Underwood argues, however, that limitations should be equitably tolled because he is actually innocent; thus, this fundamental miscarriage of justice defeats any limitations bar. (Federal Pet. at 3-4.) He bases his actual-innocence claim on the fact that his codefendants and the victim would testify that Underwood had nothing to do with planning or executing the kidnapping, which was the predicate offense for the charge of engaging in organized criminal activity. ( Id. at 7-17.) In order for such a claim to be credible, "a claim of actual innocence must be based on reliable evidence not presented at trial." Calderon v.
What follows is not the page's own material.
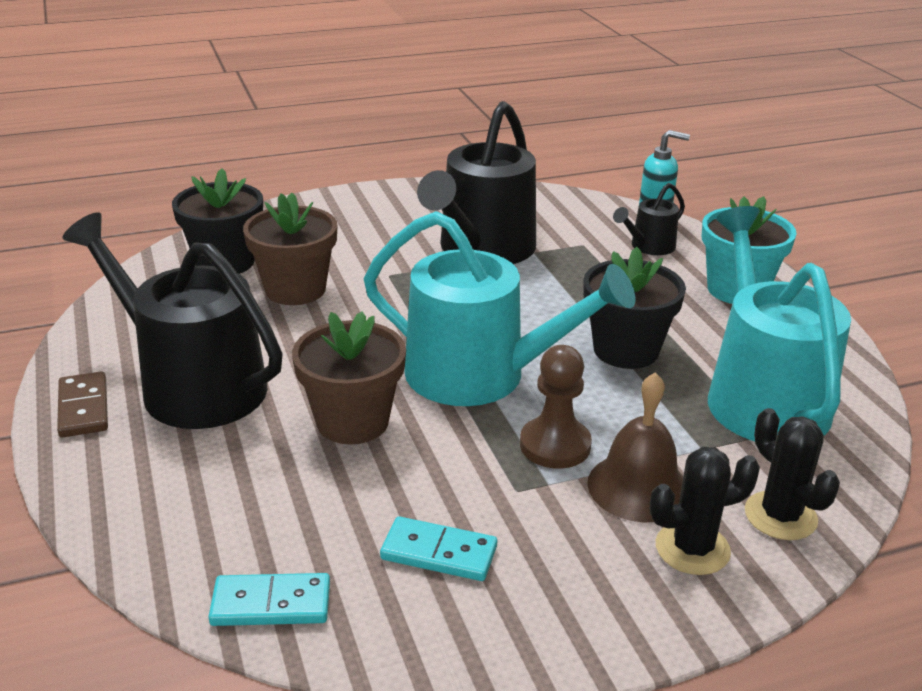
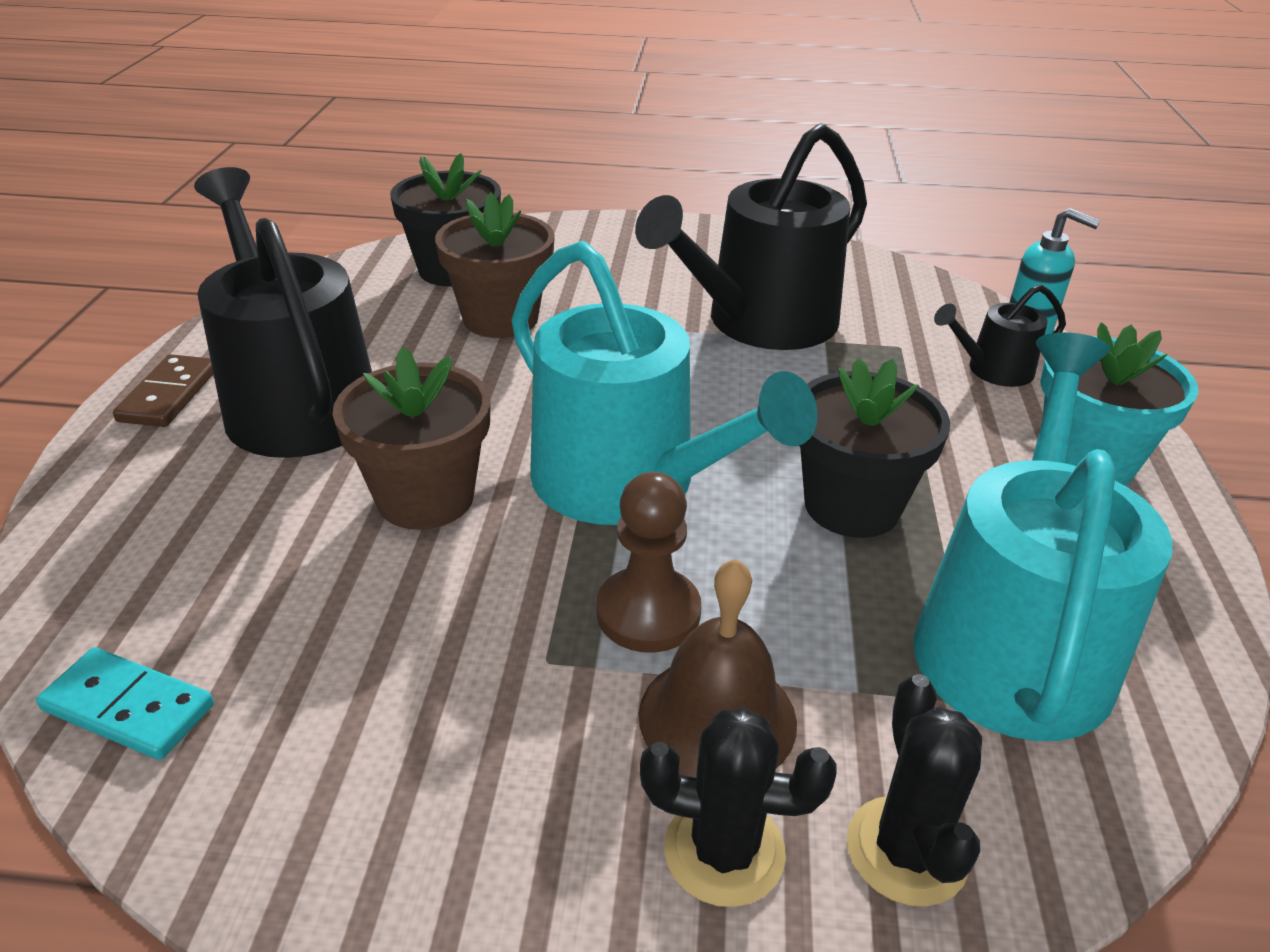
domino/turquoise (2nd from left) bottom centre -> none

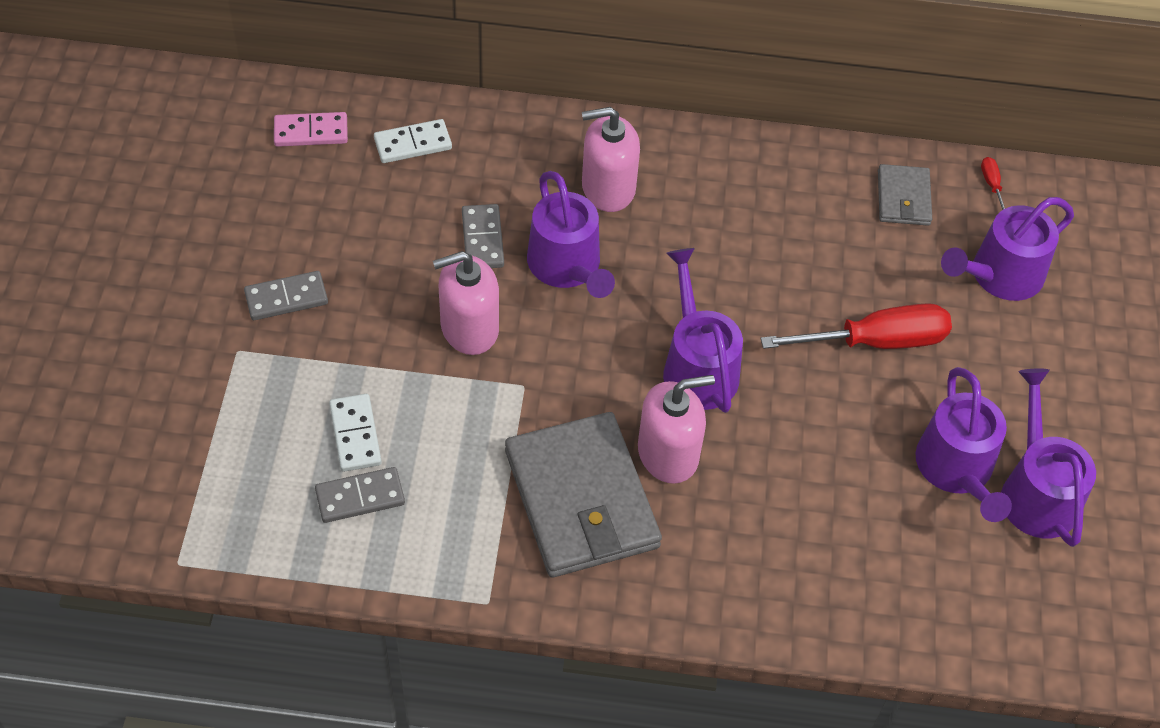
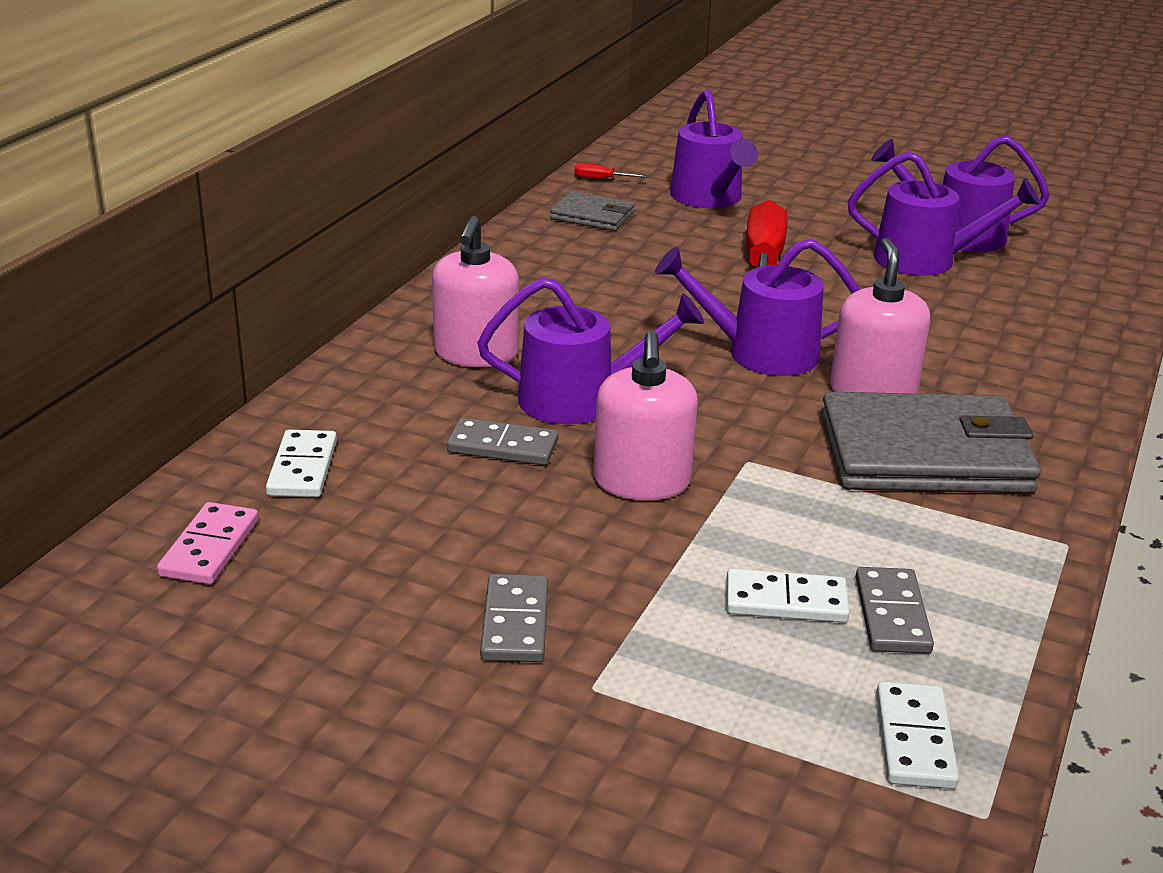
none -> domino/blanc (3rd from left) bottom right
Thompson, 523 U.S. 538, 559 (1998) (quoting Schlup v. Delo, 513 U.S. 298, 324 (1995)). Finally, actual innocence "does not merely require a showing that a reasonable doubt exists in the light of the new evidence, but rather that no reasonable juror would have found the defendant guilty." Schlup, 513 U.S. at 329. The statute of limitations can be equitably tolled, but only in "rare and exceptional circumstances." Davis v. Johnson, 158 F.3d 806, 811 (5th Cir. 1998), cert. denied, 526 U.S. 1074 (1999).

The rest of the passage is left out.